Leonardi, non Leonardo. Nato a Melbourne eppur dall’accento spiccatamente siculo. Nuovo Cinema Paradiso docet.

Leonardi, attore di Viva San Isidro! Con in locanda da osteria, no, in locandina lui avvinghiato dalle gambe avviluppanti di Lumi Cavazos. Quella di Come l’acqua per il cioccolato!

Da non confondere con Come l’acqua per gli elefanti, eh sì, non sono Elephant Man.

David Scarpa è uno sceneggiatore che fa a tutti le scarpe? , ma allora è un ciabattino. Ah ah.

In questo film, abbiamo anche Romain Duris, attore francese che parla siciliano stretto meglio di Rosario Fiorello. Ex di Gian(n)ina Facio. Che oggi sta con Ridley Scott. Duris ha origini calabresi? E nel tugurio, in cui è segregato Getty, bisogna stare zitti e mosca. Però, in mezzo a tale sporcizia, volano i calabroni.

Per dirla alla Federico Frusciante, è tutto un troiaio! Frusciante però asserì, nella sua monografia su Scott, che Tutti i soldi del mondo sia più che soddisfacente. Adesso, la prima ora è girata molto bene. La tensione è palpabile più di Lady Gaga e Patricia Arquette e non so come abbia fatto Scott a sostituire Spacey all’ultimo minuto, rigirando tutto con Plummer. Da poco peraltro deceduto. Richiamando tutta la troupe e il direttore della fotografia Dariusz Wolski. Nella seconda ora, non è luogo comune dire a ragione, così come sostenuto da Mereghetti, che le inattendibilità e le inverosimiglianze siano davvero indigeste. Per l’appunto insostenibili. Assolutamente ridicole. Al che, il film diventa una fiction alla Giulio Base. Infatti, compare pure lui. Eh già, Giulio, cosa si farebbe pur di campare… Comunque, in famiglia state bene. Tua moglie è quella gnocca della Gaga, no, di Tiziana Rocca. E, nel film Poliziotti, ficcasti anche Nadia Farès. In senso lato, eh. Poiché, se Balthazar Getty ebbe culo in senso metaforico e quello dell’Arquette in seno, no, fisico senso, Claudio Amendola ebbe quello di Monica Bellucci e pure di Nadia Cassini?  No, forse chissà… lo ebbe il doppiatore Luca Ward, no, Luca ha quello di Giada Desideri. Luca ridoppiò James Woods in C’era una volta in America. Girato perlopiù a Roma. Mentre De Niro, nella versione storica originale, fu doppiato dalle fettuccine? No, da Ferruccio. Che casino! Che bordello. Evviva Pasolini! Sì, in effetti molti mi paragonano a Pier Paolo. Infatti, da tempo cercano di ammazzarmi? No, di ricattarmi e sequestrarmi, di farmi passare per pazzo affinché la mia famiglia, a mo’ di Ransom con Mel Gibson, paghi a delle merde mafiose il riscatto. La pagheranno!
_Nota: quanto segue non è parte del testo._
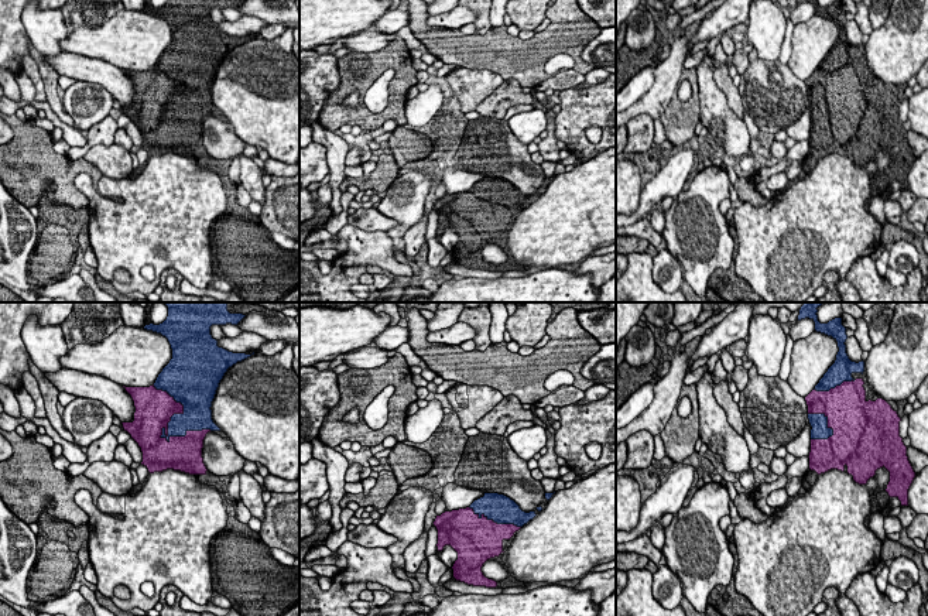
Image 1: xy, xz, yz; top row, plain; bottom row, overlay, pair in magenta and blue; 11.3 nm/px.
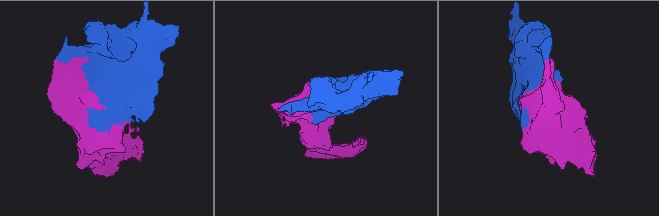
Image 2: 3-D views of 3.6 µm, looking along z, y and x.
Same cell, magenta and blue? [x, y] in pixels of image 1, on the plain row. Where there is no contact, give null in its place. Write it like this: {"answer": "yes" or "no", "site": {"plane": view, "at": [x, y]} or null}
{"answer": "yes", "site": {"plane": "xy", "at": [167, 108]}}

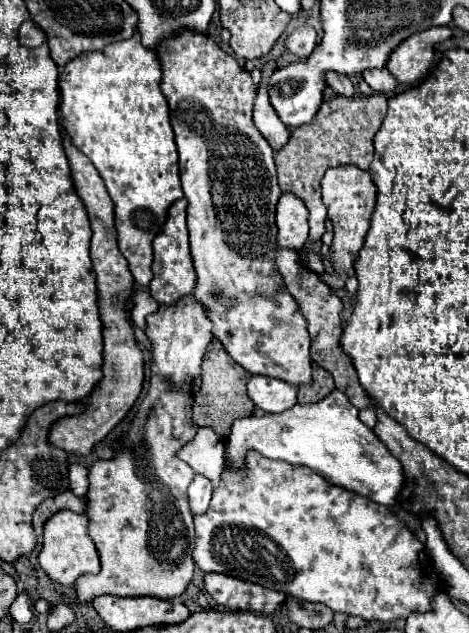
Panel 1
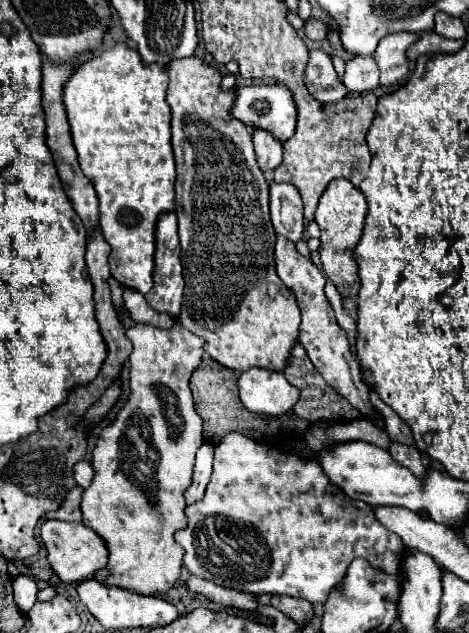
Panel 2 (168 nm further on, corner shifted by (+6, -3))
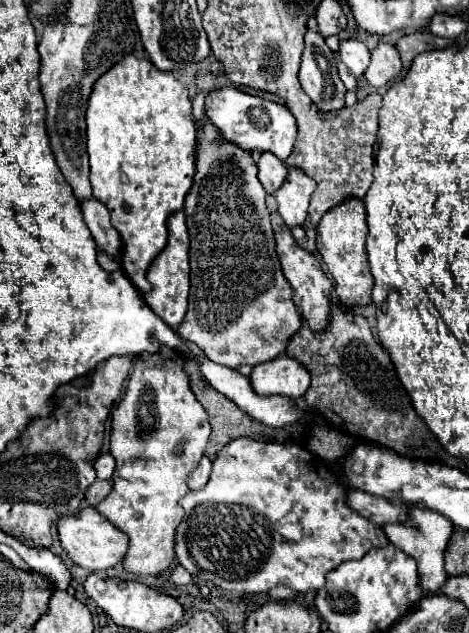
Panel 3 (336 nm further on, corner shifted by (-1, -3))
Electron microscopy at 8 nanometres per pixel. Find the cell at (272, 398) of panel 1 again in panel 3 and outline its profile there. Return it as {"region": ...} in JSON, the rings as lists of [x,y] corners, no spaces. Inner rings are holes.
{"region":[[[277,355],[275,359],[253,367],[251,385],[259,395],[287,395],[299,399],[311,385],[311,373],[297,359]]]}

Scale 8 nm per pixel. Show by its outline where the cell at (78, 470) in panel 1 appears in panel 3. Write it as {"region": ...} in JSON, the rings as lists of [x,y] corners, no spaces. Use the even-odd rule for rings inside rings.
{"region":[[[109,453],[99,455],[97,461],[95,461],[95,471],[97,471],[99,479],[111,479],[111,475],[115,471],[115,459],[113,459],[113,455],[109,455]]]}

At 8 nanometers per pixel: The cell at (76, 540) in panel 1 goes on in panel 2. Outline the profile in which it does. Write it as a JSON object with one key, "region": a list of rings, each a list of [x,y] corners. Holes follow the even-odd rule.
{"region":[[[48,519],[40,529],[40,537],[48,549],[48,563],[54,575],[58,575],[62,583],[78,585],[80,581],[90,579],[94,571],[106,567],[108,551],[104,547],[104,541],[82,523],[66,523],[60,519]]]}

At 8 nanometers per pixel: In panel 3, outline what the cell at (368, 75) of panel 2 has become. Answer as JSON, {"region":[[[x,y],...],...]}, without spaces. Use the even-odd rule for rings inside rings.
{"region":[[[347,39],[339,43],[339,55],[341,55],[341,61],[353,73],[353,77],[361,79],[363,71],[369,67],[369,61],[371,61],[369,49],[357,39]]]}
Uno scandalo! Mi faranno prima o poi fuori alla maniera di Willem Dafoe del Pasolini di Ferrara o de L’ultima tentazione di Cristo? Anzi, sapete che vi dico? Finirò io di girare Porno-Teo-Kolossal.

Ora, a parte le esagerazioni e le provocazioni sboccate, no, alla Boccaccio… ecco, a parte Mamma Roma, a volte Scott è un accattone. Michelle Williams è bravissima ma non è, a differenza della Gaga, una milfona. In Shutter Island ammazzò i figli, qui si redime. Non piange quasi mai, anzi, nelle scene tragiche sembra che rida sotto i baffi come la Franzoni… Mark Wahlberg è spaesato e sembra scoglionato. Come se dicesse, per fortuna m’hanno pagato tutti i soldi del mondo per rifare tutte le scene con Christopher Plummer. Che du’ coglioni. Tutti i soldi del mondo non fa venir du’ palle, però è molto brutto in molte parti. Ripeto, se ave(s)te qualche soldo da parte, non vi basteranno per riscattare Lady Gaga e intascarvela.
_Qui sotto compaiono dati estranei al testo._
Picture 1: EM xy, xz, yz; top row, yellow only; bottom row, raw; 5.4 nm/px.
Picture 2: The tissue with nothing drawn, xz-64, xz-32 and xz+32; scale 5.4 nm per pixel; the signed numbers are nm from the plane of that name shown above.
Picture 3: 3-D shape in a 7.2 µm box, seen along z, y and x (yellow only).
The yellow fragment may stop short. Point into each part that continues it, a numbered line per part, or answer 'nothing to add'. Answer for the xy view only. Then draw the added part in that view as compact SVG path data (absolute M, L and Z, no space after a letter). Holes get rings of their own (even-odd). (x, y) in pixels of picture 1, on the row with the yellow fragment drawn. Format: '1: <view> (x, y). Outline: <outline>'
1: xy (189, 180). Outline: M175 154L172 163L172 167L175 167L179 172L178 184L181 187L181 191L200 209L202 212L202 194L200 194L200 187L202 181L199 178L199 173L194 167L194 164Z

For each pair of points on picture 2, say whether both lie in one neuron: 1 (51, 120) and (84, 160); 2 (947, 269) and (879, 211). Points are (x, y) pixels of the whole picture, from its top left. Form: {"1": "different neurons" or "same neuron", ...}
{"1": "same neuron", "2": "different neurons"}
Dunque, avete due possibilità per farvela. No, per farcela. Accettare di averlo preso in quel posto e fatevelo duramente. Perciò, certe idee di Frusciante sono pienamente condivisibili. Quando invece strumentalizza addirittura Scott, capitalista per eccellenza, dicendo che Scott con Tutti i soldi del mondo voleva lanciare un messaggio politico, fa ridere i polli… Pure, purissime farneticazioni populistiche e retoriche da se famo du’ spaghi e baccalà. Paghiamo (al)la romana o alla livornese?

Voto al film, per finire: 6 e mezzo, forse 8, facciamo 4 e tagliamo l’orecchio, no, la testa al toro. Anche al porco e alle lupe.